Content manager: challenges and solutions
This is the translation of my previous post in French. Thx Rupert for it.
Kiwix 0.9 has now beta status and it's time to think seriously about version 1.0. The integrated management of content is Kiwix 1.0 core functionality, namely ZIM files and search indexes. Kiwix will provide a new usage experience when downloading, sharing, organizing, deleting of different content can be done without using or installing other tools. Distribution of content will benefit if we make the Kiwix users life even simpler than today. To provide such functionalities we are currently addressing the following challenges:
- new content can be downloaded out of Kiwix
- the software needs to be robust and fast
- even if a content server fails or is disconnected, the user can continue to download and share content
- the download cost need to stay low even if the volume skyrockets
- downloading and sharing content must be easy, even if the LAN is cut off the internet
The architectural solution we envision to fullfill the above requirements is to combine the specific advantages of a centralized download via FTP/HTTP (for efficiency) and decentralized P2P (for ruggedness and low cost). The standard which seems to best match the requirements is Metalink. Metalink is an XML standard for defining content by using a checksum, its sources (HTTP, FTP, magnet, Bittorrent) and priority rules on these sources. Examples for such rules are the geographic location, or simply a rating system for the mirrors. The format is still fairly young, but it is being standardized by the IETF. Compared to more traditional solutions of uniquely using HTTP, FTP or P2P, the technology combines the strengths of each while eliminate the disadvantages.
To use Metalink, the following is necessary:
- a server capable of generating metalink files, torrent, different HTTP and FTP mirrors, etc.
- a client that can interpret the metalink files. It will need to manage all available sources, download the best and ensure sharing.
Metalink has also some existing implementations for the server called Mirrorbrain, and for the client, called Aria2. By using them we hope to keep the implementation effort low. To verify the architectural and tool choices we will make a prototype.
Lets elaborate a little bit on the server side. Mirrorbrain is a software originally developed for openSUSE, but now used by many other large projects. It is an Apache module that allows for a given file, released a bunch of checksums, one. metalink, one. torrent, a link magnet and of course the list of mirrors that have the file, taking into account the geographic location of the clients IP address. A list of tools to know what the mirror has what file is currently available, etc. When using Mirrorbrain, we can concentrate on:
- synchronization of mirrors with rsync
- the "Superseed" for Bittorrent
- possibly a Bittorrent tracker and DHT node if you do not want (only) use the trackers / public nodes.

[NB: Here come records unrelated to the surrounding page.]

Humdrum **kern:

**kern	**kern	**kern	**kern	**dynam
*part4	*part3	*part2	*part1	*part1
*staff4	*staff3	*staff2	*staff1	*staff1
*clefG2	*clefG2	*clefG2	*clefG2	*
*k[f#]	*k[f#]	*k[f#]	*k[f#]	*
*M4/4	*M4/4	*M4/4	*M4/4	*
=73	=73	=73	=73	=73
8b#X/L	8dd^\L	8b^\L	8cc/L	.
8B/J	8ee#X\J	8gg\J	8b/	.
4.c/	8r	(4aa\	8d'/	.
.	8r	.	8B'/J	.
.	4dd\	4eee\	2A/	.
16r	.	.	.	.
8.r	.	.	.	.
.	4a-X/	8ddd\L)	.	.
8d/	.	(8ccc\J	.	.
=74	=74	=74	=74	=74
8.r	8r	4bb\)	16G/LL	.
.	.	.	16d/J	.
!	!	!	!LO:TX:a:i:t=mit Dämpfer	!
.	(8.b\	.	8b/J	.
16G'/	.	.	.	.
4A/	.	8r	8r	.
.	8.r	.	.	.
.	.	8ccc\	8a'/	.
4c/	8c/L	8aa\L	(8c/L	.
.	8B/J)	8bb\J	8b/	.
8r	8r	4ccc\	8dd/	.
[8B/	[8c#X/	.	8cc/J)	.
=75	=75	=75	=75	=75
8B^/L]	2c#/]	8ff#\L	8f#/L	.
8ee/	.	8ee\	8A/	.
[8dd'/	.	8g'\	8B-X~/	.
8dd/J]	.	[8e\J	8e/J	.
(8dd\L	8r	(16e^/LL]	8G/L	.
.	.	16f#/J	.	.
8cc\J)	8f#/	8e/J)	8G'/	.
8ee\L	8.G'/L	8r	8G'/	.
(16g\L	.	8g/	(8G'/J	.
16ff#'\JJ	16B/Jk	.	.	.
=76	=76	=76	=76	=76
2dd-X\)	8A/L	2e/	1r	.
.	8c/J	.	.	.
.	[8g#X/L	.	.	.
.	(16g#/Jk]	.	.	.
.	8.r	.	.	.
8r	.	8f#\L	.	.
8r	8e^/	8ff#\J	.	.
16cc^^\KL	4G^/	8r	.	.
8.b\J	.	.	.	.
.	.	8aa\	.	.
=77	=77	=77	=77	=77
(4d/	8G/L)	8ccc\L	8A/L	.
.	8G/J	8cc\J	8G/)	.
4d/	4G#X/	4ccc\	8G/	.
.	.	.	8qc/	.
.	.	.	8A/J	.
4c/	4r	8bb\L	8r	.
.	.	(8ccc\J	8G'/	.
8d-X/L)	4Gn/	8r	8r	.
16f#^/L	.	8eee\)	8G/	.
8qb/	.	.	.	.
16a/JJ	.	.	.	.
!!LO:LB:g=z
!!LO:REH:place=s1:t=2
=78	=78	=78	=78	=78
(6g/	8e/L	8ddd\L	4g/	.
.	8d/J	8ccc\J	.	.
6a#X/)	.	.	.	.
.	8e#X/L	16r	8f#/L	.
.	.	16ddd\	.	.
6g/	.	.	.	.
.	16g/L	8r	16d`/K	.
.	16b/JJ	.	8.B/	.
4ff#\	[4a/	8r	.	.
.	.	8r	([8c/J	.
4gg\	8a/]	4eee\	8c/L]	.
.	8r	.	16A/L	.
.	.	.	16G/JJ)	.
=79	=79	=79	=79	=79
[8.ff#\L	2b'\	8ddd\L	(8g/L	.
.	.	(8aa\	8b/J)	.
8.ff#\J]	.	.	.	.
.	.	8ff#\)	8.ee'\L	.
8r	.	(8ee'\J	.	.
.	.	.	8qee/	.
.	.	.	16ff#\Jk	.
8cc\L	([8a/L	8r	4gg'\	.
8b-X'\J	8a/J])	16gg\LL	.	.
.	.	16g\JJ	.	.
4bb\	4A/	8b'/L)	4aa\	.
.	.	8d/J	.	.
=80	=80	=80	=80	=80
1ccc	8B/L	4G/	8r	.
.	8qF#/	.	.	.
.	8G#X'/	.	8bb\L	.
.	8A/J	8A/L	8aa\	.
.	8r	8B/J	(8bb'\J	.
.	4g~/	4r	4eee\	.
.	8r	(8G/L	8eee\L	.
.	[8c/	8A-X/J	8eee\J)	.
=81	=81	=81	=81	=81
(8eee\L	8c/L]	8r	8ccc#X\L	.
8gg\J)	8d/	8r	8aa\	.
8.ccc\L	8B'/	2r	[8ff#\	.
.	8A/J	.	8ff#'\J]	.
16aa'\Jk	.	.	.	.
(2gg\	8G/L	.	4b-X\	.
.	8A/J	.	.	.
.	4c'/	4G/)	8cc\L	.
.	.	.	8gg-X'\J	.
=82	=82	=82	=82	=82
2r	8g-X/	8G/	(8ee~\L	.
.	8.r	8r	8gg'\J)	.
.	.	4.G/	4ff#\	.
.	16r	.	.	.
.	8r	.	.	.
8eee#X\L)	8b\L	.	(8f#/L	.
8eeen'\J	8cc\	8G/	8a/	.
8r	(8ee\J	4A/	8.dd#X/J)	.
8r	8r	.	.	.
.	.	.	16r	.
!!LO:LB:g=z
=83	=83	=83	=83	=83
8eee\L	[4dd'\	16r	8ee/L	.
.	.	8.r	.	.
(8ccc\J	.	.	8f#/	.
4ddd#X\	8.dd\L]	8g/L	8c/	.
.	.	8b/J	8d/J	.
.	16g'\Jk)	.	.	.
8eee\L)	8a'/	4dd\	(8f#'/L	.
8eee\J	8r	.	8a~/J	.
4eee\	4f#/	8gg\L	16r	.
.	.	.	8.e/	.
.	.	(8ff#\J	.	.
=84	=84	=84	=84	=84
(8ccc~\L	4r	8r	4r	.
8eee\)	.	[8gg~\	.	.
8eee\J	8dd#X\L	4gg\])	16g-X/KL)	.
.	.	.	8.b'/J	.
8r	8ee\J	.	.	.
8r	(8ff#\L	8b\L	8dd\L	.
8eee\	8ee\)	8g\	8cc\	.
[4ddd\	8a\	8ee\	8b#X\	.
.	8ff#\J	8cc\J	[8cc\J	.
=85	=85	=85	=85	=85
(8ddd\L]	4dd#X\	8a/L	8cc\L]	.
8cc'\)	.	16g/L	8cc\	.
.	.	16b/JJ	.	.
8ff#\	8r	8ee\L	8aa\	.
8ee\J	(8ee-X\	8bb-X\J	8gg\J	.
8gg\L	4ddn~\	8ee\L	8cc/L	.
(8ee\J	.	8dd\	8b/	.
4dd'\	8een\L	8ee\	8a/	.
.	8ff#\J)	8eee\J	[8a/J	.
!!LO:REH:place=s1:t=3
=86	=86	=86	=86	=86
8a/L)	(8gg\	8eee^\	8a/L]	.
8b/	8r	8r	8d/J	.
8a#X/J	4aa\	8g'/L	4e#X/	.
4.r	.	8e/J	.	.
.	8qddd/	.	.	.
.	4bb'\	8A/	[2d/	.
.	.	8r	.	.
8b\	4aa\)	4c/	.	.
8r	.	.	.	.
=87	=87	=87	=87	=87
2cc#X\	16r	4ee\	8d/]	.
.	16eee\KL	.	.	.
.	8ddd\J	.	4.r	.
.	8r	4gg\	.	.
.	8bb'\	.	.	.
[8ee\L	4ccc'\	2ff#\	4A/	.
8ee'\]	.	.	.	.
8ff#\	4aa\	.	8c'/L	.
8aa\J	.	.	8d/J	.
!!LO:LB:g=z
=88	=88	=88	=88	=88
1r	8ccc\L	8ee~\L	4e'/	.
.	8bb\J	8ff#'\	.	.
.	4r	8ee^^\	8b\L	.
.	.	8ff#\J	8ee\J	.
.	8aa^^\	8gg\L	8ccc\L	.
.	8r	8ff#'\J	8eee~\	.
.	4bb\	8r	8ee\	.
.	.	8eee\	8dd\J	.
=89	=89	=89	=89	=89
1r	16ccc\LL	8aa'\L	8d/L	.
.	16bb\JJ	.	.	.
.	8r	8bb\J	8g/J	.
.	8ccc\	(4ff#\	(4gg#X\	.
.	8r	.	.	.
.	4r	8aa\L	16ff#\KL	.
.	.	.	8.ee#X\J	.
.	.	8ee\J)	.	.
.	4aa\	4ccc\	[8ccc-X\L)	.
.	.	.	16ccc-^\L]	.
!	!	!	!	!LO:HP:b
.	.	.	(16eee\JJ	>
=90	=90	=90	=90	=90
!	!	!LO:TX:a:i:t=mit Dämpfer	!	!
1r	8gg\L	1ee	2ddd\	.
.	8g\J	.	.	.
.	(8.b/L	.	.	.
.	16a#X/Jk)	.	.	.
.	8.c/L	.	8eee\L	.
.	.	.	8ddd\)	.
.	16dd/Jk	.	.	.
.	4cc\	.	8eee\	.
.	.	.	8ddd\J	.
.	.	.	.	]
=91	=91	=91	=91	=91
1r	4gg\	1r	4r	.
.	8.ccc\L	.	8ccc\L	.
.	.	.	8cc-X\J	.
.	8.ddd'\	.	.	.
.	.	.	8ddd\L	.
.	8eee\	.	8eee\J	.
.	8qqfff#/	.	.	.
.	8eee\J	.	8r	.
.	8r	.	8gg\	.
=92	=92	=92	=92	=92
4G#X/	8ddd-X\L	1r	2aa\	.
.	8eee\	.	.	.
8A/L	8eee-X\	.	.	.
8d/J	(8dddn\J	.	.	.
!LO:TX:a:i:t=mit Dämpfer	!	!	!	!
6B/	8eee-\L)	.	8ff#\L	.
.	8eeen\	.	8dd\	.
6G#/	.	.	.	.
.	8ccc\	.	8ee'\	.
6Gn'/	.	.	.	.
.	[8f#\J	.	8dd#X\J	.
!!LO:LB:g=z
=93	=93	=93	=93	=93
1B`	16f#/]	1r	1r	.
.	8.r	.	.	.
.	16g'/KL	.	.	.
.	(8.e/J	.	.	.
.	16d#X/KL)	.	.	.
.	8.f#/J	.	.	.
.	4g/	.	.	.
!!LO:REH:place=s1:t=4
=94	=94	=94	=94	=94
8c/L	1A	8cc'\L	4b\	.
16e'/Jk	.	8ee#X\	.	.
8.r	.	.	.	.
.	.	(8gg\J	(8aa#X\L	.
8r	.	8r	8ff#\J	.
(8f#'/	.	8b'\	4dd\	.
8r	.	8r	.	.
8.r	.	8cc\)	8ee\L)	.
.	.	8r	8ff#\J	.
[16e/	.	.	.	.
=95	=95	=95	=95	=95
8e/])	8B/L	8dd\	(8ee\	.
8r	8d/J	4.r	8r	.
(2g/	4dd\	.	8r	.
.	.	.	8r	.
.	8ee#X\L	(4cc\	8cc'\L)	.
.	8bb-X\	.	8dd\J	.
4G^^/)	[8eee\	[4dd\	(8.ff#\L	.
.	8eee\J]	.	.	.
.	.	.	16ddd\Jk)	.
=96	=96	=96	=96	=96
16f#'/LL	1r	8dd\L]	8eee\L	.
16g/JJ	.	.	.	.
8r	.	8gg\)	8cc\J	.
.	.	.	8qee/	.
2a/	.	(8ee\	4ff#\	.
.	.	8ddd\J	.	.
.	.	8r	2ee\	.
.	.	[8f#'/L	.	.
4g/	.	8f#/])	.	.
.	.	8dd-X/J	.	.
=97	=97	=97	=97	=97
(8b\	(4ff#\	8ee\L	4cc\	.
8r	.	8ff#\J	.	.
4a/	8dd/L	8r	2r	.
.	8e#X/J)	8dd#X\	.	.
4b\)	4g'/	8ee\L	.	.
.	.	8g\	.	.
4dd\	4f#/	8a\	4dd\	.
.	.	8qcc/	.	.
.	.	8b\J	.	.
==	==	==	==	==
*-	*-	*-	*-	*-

On the client side, Aria2 is a command line client which "understands" .metalink files and manages the rest. Aria2 is therefore able to download files, and can also share files coming originally from different sources via various protocols, at the same time. It is actively developed for several years and is very light. Via its XML-RPC interface it can be controlled out of Kiwix. Exactly this interface is most likely the largest part of the implementation work.
Finally, this leads us the the last challenge we need to address: where to get the .metalink files, and therefore the available content, from? Especially if no central server is available (e.g. in some mesh network scenarios) .metalink files need to be available on the client device. The plan is to integrate .metalink files into the XML files managing the content index of Kiwix. Such an XML file then would list at the same time contents available on local storage, as well as contents available for download. In the beginning, we want to just include some default index into Kiwix. Later on index files can be shared via the same technology developped for the contents itself.